The Elect received the Sacraments of Initiation last night: Baptism, Confirmation, and Holy Communion, while the candidates affirmed their belief in all that the Catholic Church teaches and received the Sacraments of Confirmation and Holy Communion. Some may have been baptized Catholics and have received their First Holy Communion in the second grade and then fell away from the practice of the Faith: they were confirmed last night. The Elect of last night are the Neophytes of this Easter Sunday Morning.
I know at least two of those who became Catholics last night and I know that G.K. Chesterton played a great role in one of them deciding to become Catholic.
Chesterton thought often about his "conversion" to Catholicism from the Church of England and he wrote about it often, publishing at least four separate works on why he converted:
The Catholic Church and Conversion
Why I Am A Catholic
"Why I am a Catholic" essay in The Thing: Why I Am A Catholic
In The Well and the Shallows, essays on
MY SIX CONVERSIONS
I. THE RELIGION OF FOSSILS
II. WHEN THE WORLD TURNED BACK
III. THE SURRENDER UPON SEX
IV. THE PRAYER-BOOK PROBLEM
V. THE COLLAPSE OF MATERIALISM
VI. THE CASE OF SPAIN
VII. THE WELL AND THE SHALLOWS
Our G.K. Chesterton group has been reading those various essays which Ignatius Press has collected in one volume--and are just about to finish the last three essays, which will combine with reading chapters from The Woman Who Was Chesterton starting in April.

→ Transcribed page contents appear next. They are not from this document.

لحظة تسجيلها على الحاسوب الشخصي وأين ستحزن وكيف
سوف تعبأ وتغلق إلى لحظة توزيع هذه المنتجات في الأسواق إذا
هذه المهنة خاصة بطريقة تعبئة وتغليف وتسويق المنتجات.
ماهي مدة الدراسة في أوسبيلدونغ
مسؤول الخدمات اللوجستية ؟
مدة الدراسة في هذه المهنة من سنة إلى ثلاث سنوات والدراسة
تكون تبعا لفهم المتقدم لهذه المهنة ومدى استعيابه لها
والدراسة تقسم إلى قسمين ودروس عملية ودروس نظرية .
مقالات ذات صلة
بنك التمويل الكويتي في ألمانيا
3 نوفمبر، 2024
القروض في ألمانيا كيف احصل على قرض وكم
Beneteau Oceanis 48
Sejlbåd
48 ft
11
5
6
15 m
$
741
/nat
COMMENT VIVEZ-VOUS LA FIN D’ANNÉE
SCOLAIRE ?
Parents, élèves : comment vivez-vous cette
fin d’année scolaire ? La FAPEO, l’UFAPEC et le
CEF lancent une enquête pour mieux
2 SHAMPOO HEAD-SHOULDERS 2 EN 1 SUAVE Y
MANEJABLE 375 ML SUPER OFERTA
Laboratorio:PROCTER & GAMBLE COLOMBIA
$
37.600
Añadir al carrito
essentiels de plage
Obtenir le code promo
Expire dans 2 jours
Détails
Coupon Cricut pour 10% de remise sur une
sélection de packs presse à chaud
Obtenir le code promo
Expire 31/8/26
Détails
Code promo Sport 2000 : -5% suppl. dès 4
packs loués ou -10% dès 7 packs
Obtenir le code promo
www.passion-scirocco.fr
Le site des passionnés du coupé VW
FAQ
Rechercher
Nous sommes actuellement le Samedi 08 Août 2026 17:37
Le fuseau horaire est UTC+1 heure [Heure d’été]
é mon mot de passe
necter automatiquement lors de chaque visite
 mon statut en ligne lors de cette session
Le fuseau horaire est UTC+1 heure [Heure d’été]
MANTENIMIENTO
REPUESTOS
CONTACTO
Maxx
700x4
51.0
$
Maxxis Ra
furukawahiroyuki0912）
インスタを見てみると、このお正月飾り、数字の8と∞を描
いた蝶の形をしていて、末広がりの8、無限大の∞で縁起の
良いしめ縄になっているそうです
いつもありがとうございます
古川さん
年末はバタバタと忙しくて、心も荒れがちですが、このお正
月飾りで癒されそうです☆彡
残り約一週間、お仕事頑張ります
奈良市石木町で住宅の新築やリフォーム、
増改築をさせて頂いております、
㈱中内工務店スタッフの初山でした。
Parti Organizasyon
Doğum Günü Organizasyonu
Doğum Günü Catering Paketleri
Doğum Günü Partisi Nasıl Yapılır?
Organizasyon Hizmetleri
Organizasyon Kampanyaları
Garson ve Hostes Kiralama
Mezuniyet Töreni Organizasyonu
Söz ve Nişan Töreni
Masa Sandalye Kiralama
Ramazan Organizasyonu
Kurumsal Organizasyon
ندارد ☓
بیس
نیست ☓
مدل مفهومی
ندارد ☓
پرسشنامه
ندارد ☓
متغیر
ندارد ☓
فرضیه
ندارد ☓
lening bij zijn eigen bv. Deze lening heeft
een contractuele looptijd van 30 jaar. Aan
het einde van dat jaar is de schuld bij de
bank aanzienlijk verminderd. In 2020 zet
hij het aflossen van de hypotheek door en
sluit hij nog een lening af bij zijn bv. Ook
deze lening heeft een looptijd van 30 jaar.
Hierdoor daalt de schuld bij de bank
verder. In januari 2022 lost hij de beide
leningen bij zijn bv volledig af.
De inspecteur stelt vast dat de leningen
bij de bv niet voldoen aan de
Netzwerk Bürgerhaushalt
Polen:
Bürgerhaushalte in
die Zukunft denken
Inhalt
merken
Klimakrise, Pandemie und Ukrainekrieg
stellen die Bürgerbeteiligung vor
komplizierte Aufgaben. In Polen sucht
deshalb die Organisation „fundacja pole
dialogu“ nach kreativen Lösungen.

Perhaps these two paragraphs from the "Why I Am a Catholic" essay in The Thing summarize Chesterton's reasons for becoming a Catholic. He just kept finding out that the Catholic Church told the truth:
As I say, this is only one aspect; but it was the first that affected me and it leads on to others. When a hammer has hit the right nail on the head a hundred times, there comes a time when we think it was not altogether by accident. But these historical proofs would be nothing without the human and personal proofs, which would need quite a different sort of description. It is enough to say that those who know the Catholic practice find it not only right, but always right when everything else is wrong; making the Confessional the very throne of candour where the world outside talks nonsense about it as a sort of conspiracy; upholding humility when everybody is praising pride; charged with sentimental charity when the world is talking a brutal utilitarianism; charged with dogmatic harshness when the world is loud and loose with vulgar sentimentalism--as it is to-day. At the place where the roads meet there is no doubt of the convergence. A man may think all sorts of things, most of them honest and many of them true, about the right way to turn in the maze at Hampton Court. But he does not think he is in the centre; he knows.
Welcome home, Neophytes, reverts, and new Catholics! Make yourself at home, all cradle Catholics who renewed our baptismal promises--that perhaps others made for us--last night or will renew them today!
Happy Easter! Christ is Risen! He is Risen Indeed!